- Task prompt -
Which lines in the records below contain the string "water"? Gather every such line, treating uppercase and lowercase as different.

- Recorded information -
○ ○ ○ ○ ○ ○ ○
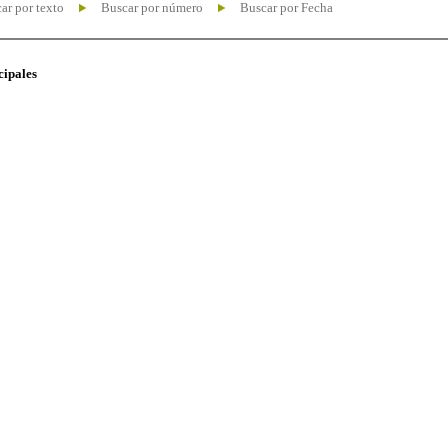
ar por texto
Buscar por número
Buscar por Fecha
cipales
○ ○ ○ ○ ○ ○ ○
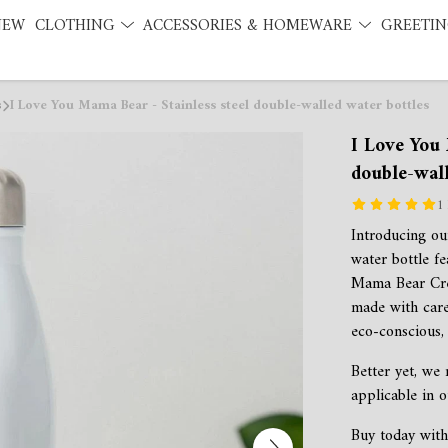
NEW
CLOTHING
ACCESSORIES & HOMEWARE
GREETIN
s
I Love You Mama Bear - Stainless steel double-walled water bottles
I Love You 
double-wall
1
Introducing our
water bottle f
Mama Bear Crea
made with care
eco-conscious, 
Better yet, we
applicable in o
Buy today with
○ ○ ○ ○ ○ ○ ○
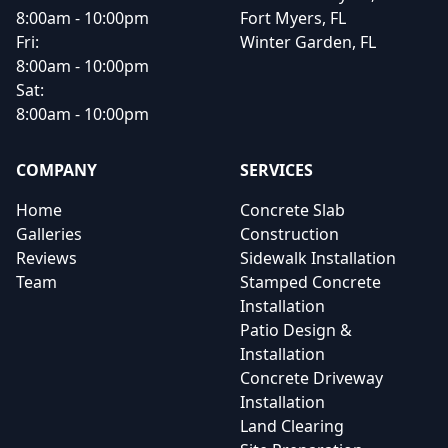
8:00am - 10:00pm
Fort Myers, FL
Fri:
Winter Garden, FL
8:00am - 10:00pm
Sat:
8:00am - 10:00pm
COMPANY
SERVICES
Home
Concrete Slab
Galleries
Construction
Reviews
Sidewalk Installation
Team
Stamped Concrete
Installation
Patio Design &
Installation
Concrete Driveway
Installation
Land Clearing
○ ○ ○ ○ ○ ○ ○
- Reply -
I Love You Mama Bear - Stainless steel double-walled water bottles
water bottle f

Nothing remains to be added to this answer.